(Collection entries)
%%

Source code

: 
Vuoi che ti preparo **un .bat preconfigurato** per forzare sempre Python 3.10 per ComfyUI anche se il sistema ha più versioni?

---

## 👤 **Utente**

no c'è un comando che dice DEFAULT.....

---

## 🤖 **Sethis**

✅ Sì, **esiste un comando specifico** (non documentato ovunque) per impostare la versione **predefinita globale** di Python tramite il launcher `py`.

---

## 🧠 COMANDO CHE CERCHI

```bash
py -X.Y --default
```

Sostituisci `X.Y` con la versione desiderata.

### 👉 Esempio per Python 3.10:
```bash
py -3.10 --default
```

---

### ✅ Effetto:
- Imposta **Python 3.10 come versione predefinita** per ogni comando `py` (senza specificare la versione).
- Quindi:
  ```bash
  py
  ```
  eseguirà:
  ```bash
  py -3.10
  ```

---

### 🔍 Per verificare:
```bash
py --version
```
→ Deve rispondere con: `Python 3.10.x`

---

%%
%%

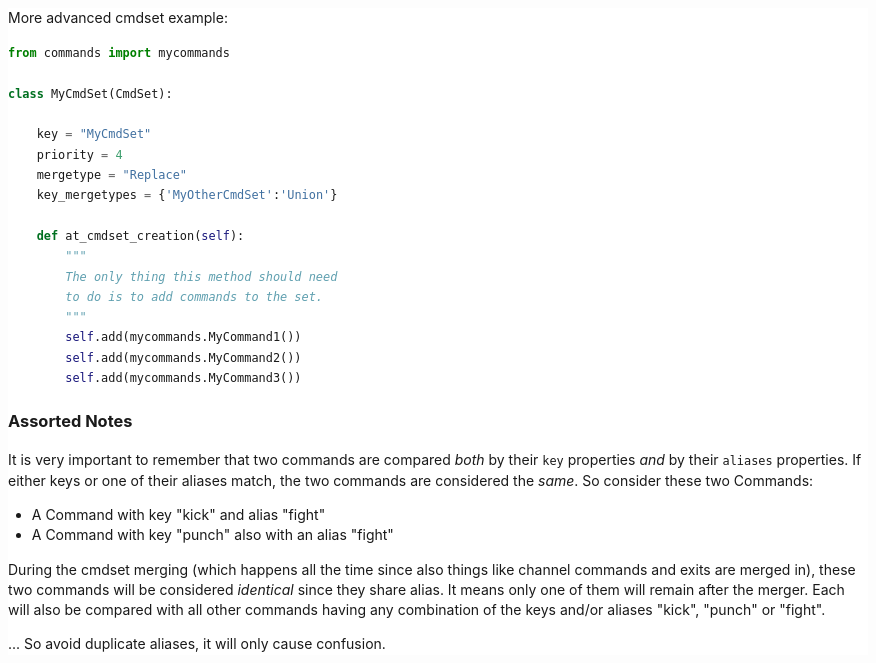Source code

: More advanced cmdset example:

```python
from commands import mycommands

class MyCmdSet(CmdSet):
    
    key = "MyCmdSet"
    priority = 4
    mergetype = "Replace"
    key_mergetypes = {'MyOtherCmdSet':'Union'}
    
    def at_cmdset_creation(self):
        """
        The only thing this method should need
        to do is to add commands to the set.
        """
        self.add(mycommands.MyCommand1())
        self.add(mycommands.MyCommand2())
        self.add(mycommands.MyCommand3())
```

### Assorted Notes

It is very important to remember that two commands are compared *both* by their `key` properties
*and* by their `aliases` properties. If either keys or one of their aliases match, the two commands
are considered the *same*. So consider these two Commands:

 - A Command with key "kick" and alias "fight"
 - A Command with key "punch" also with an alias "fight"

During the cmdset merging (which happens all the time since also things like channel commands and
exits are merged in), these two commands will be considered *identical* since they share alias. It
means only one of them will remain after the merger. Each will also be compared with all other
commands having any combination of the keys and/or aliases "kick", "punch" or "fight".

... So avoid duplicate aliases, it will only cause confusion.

%%

Work required:
Give the count of lines in the entries above that hold the word "MyCmdSet", with no other words.

Task solution:
2